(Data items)
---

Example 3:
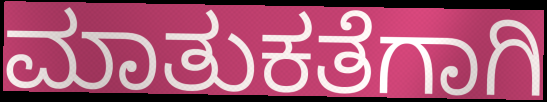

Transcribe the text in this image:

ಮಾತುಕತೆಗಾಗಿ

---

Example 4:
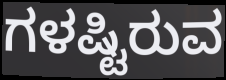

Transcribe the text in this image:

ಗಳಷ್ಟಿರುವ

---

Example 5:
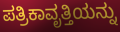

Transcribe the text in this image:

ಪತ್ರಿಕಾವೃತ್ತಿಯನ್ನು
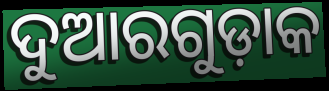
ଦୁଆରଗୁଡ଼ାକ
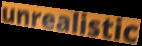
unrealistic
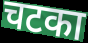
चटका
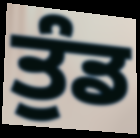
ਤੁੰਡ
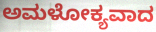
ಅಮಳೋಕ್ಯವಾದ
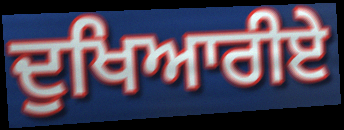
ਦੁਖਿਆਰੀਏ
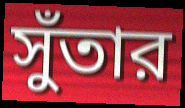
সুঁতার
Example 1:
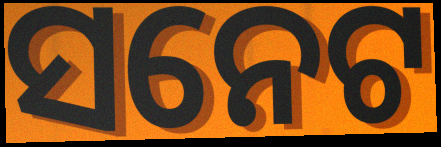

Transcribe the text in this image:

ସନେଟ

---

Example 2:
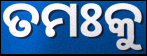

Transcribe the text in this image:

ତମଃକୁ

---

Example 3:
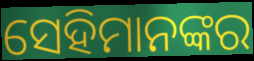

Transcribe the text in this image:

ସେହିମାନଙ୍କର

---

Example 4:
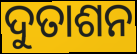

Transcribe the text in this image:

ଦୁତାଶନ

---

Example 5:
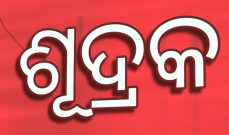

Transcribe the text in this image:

> What needs to be done
An exact retyping of the entries, without images, is the required answer.

> Result of this task
---

Example 3:

Transcribe the text in this image:

ಮಾತುಕತೆಗಾಗಿ

---

Example 4:

Transcribe the text in this image:

ಗಳಷ್ಟಿರುವ

---

Example 5:

Transcribe the text in this image:

ಪತ್ರಿಕಾವೃತ್ತಿಯನ್ನು
ଦୁଆରଗୁଡ଼ାକ
unrealistic
चटका
ਤੁੰਡ
ಅಮಳೋಕ್ಯವಾದ
ਦੁਖਿਆਰੀਏ
সুঁতার
Example 1:

Transcribe the text in this image:

ସନେଟ

---

Example 2:

Transcribe the text in this image:

ତମଃକୁ

---

Example 3:

Transcribe the text in this image:

ସେହିମାନଙ୍କର

---

Example 4:

Transcribe the text in this image:

ଦୁତାଶନ

---

Example 5:

Transcribe the text in this image:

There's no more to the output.